As well as some basic academic skills:
- Reading – Because each discussion requires solid evidence, students will be required to read primary sources every week.
- Presenting and Leading Discussions – The students are presenting and leading discussions every other week throughout the semester.
Through the regular interaction, students are more willing to reconstruct their understanding in ways that don’t happen in more traditional teaching. It is through the reconstruction of their understanding that higher order thinking skills can be learned. Additional components can be added to develop other higher order thinking skills. A requirement to choose a specific topic that they focus on during two or three of their discussion leads can lead to a more in-depth understanding, complex inductive reasoning as they synthesize their work, and possibly hypothetico-deductive reasoning if they are exploring their topic from theory to application.

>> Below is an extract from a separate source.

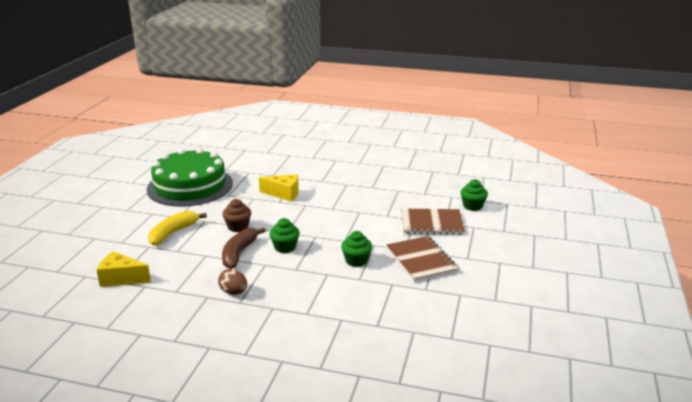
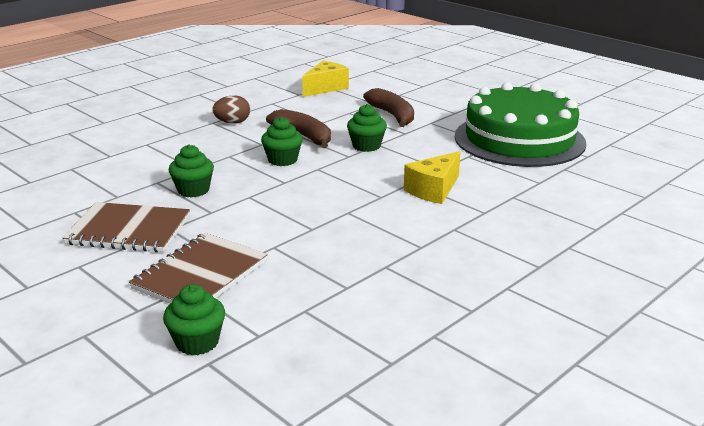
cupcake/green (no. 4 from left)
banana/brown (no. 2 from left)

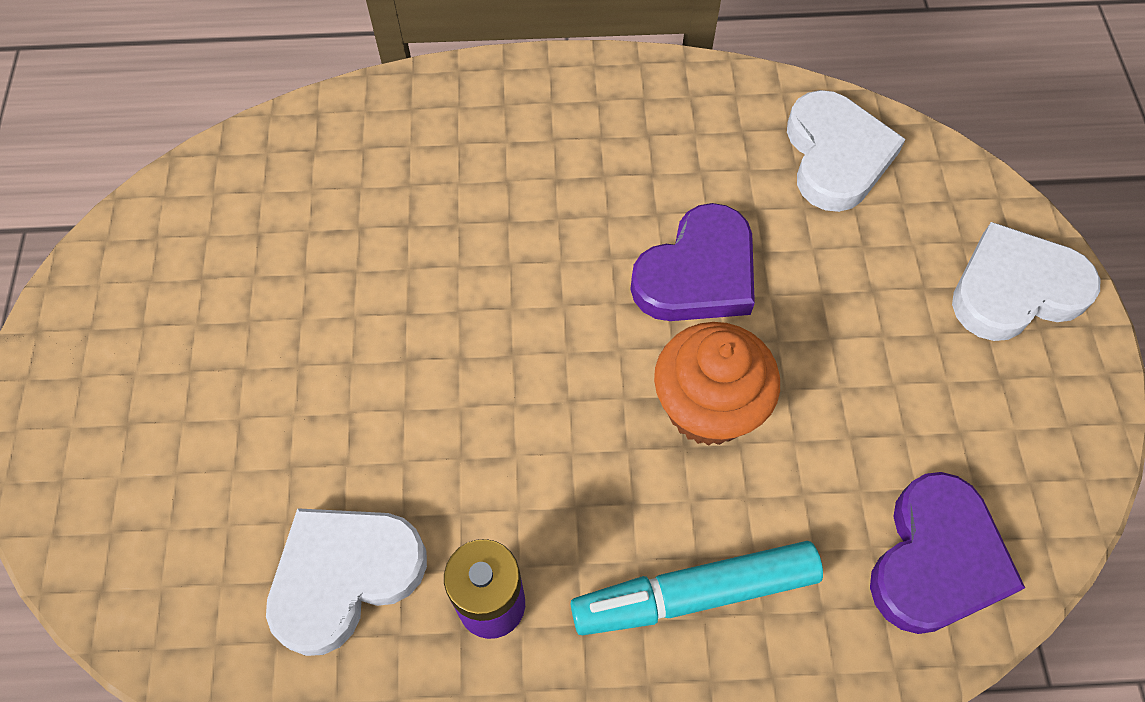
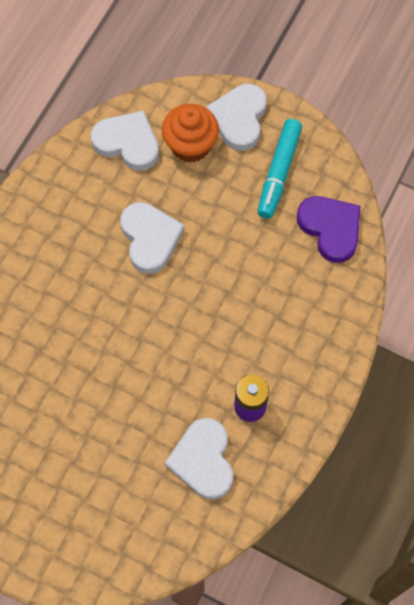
heart/white (no. 2 from left)
cupcake/orange
marker/turquoise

In the distant past (75+ years ago) discussions, debates, meaningful seminars, and small tutorials were the bedrock of a good education. Thinking was challenged. Evidence was asked for and then produced at the next meeting. Discussions had to be planned and cognitive flexibility was necessary. All of these things together led to a population of graduates for whom high-level thinking skills were well developed, at least in their area of study.
In our present model of education, the dialog tends to be one-way at a time. The lecturer transmits information and the student answers back with coursework or exams. In order to develop higher order thinking, students must engage in a recursive process of presenting their thoughts, defending their thoughts, changing their thinking when evidence requires it, and persistence in order to get through it.
If your goal as a teacher in higher education is to foster higher order thinking skills, regular group discussions are the best way to teach. If your goal is to simply have students process their knowledge in order to embed it into their understanding, discussions are the best way to teach. If your goal is to get the information in for later regurgitation without forgetting it two days after an assessment, discussions are the best way to teach. Discussions are the best method for teaching.